아래 항목들의 각 줄에서 "min read"를 모두 "min to read"로 바꾸어 다시 적으십시오. 나머지 내용은 그대로 두십시오.
--- --- ---
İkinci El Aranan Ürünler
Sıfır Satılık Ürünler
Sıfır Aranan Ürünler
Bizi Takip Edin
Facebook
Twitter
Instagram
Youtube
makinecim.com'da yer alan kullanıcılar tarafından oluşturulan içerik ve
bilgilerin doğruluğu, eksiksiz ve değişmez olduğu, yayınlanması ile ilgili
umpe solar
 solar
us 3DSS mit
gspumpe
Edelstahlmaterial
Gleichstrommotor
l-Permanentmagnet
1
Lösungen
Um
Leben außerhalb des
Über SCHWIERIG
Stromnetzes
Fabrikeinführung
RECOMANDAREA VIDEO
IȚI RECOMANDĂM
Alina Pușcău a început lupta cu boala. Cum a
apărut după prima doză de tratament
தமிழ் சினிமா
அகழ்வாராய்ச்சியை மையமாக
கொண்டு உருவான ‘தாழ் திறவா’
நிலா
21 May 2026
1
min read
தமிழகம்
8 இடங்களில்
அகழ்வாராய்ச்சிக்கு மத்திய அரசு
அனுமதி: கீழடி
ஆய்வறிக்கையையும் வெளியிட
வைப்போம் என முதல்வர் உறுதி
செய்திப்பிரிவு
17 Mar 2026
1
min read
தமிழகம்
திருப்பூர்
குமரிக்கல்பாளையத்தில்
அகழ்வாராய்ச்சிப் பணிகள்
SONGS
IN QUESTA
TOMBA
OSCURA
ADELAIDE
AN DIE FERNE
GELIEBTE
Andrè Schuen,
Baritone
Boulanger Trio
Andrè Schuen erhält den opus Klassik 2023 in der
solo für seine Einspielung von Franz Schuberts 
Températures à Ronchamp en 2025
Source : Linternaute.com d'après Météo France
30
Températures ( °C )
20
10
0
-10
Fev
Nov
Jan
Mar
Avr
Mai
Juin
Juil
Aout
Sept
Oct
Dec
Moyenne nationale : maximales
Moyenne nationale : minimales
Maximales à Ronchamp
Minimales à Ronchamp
--- --- ---
> 작성 답변:
İkinci El Aranan Ürünler
Sıfır Satılık Ürünler
Sıfır Aranan Ürünler
Bizi Takip Edin
Facebook
Twitter
Instagram
Youtube
makinecim.com'da yer alan kullanıcılar tarafından oluşturulan içerik ve
bilgilerin doğruluğu, eksiksiz ve değişmez olduğu, yayınlanması ile ilgili
umpe solar
 solar
us 3DSS mit
gspumpe
Edelstahlmaterial
Gleichstrommotor
l-Permanentmagnet
1
Lösungen
Um
Leben außerhalb des
Über SCHWIERIG
Stromnetzes
Fabrikeinführung
RECOMANDAREA VIDEO
IȚI RECOMANDĂM
Alina Pușcău a început lupta cu boala. Cum a
apărut după prima doză de tratament
தமிழ் சினிமா
அகழ்வாராய்ச்சியை மையமாக
கொண்டு உருவான ‘தாழ் திறவா’
நிலா
21 May 2026
1
min to read
தமிழகம்
8 இடங்களில்
அகழ்வாராய்ச்சிக்கு மத்திய அரசு
அனுமதி: கீழடி
ஆய்வறிக்கையையும் வெளியிட
வைப்போம் என முதல்வர் உறுதி
செய்திப்பிரிவு
17 Mar 2026
1
min to read
தமிழகம்
திருப்பூர்
குமரிக்கல்பாளையத்தில்
அகழ்வாராய்ச்சிப் பணிகள்
SONGS
IN QUESTA
TOMBA
OSCURA
ADELAIDE
AN DIE FERNE
GELIEBTE
Andrè Schuen,
Baritone
Boulanger Trio
Andrè Schuen erhält den opus Klassik 2023 in der
solo für seine Einspielung von Franz Schuberts 
Températures à Ronchamp en 2025
Source : Linternaute.com d'après Météo France
30
Températures ( °C )
20
10
0
-10
Fev
Nov
Jan
Mar
Avr
Mai
Juin
Juil
Aout
Sept
Oct
Dec
Moyenne nationale : maximales
Moyenne nationale : minimales
Maximales à Ronchamp
Minimales à Ronchamp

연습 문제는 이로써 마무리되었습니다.